Collected data entries
====

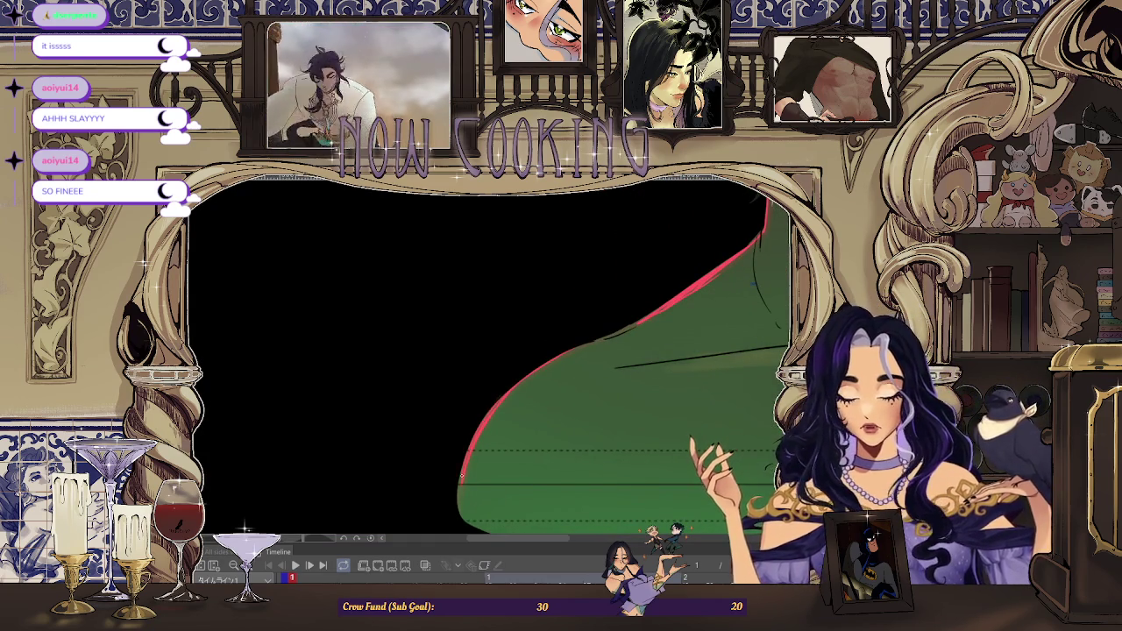
scroll(764, 301, "down", 3)
scroll(764, 301, "down", 1)
scroll(676, 331, "down", 1)
scroll(657, 381, "up", 1)
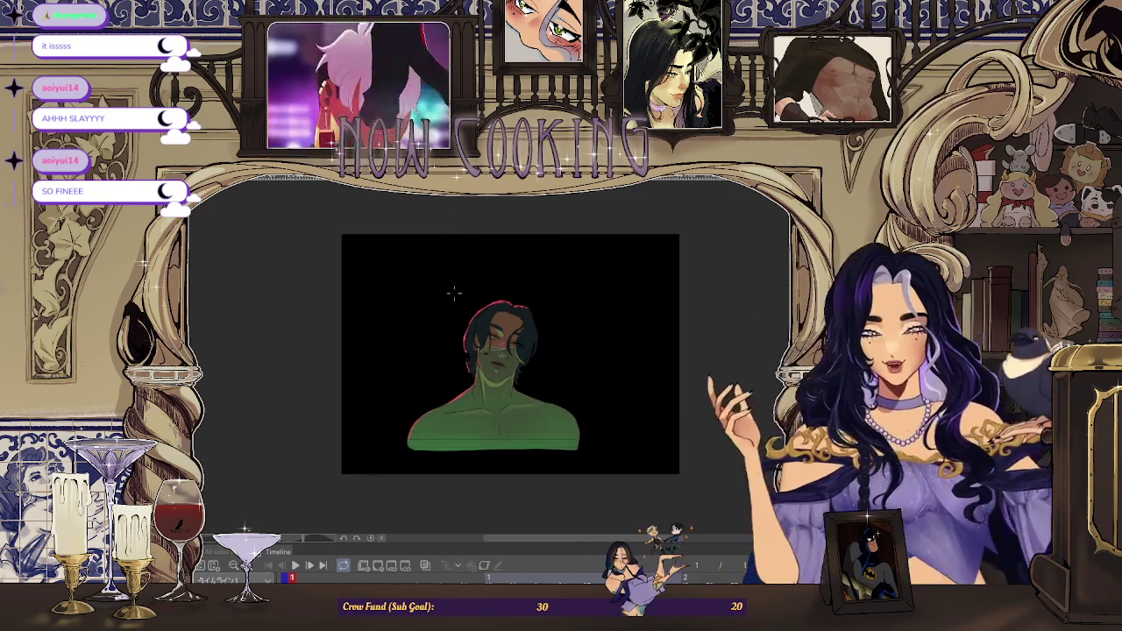
scroll(446, 368, "up", 2)
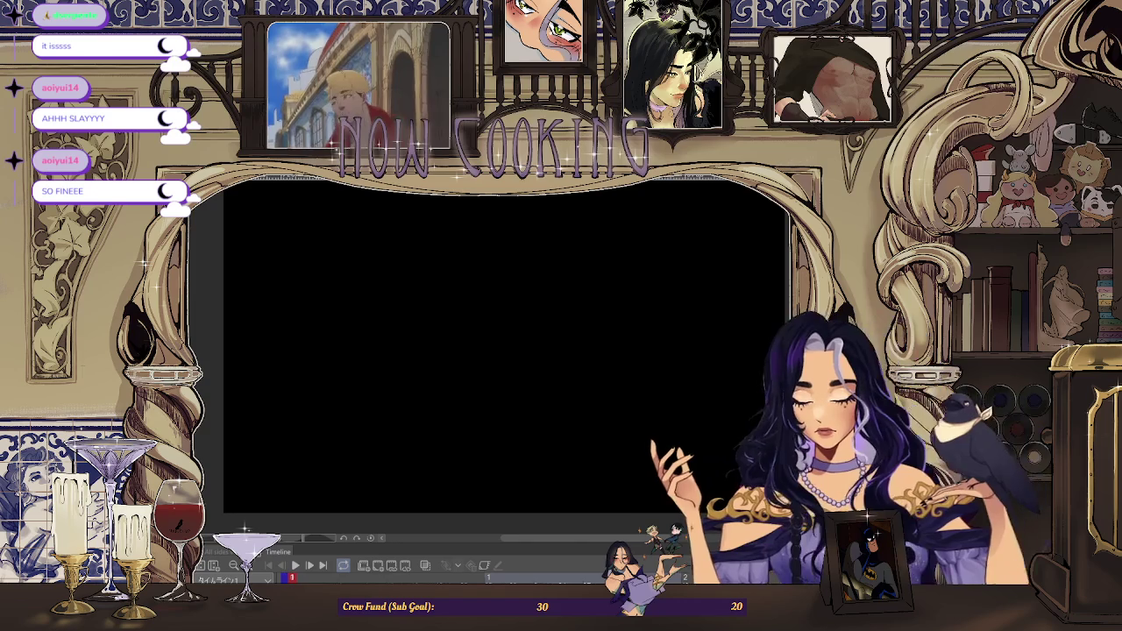
left_click(324, 578)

====

▸ **Exercise**
Word for word, restate all of the entries above and leave each picture out.

▸ **Exercise output**
scroll(764, 301, "down", 3)
scroll(764, 301, "down", 1)
scroll(676, 331, "down", 1)
scroll(657, 381, "up", 1)
scroll(446, 368, "up", 2)
left_click(324, 578)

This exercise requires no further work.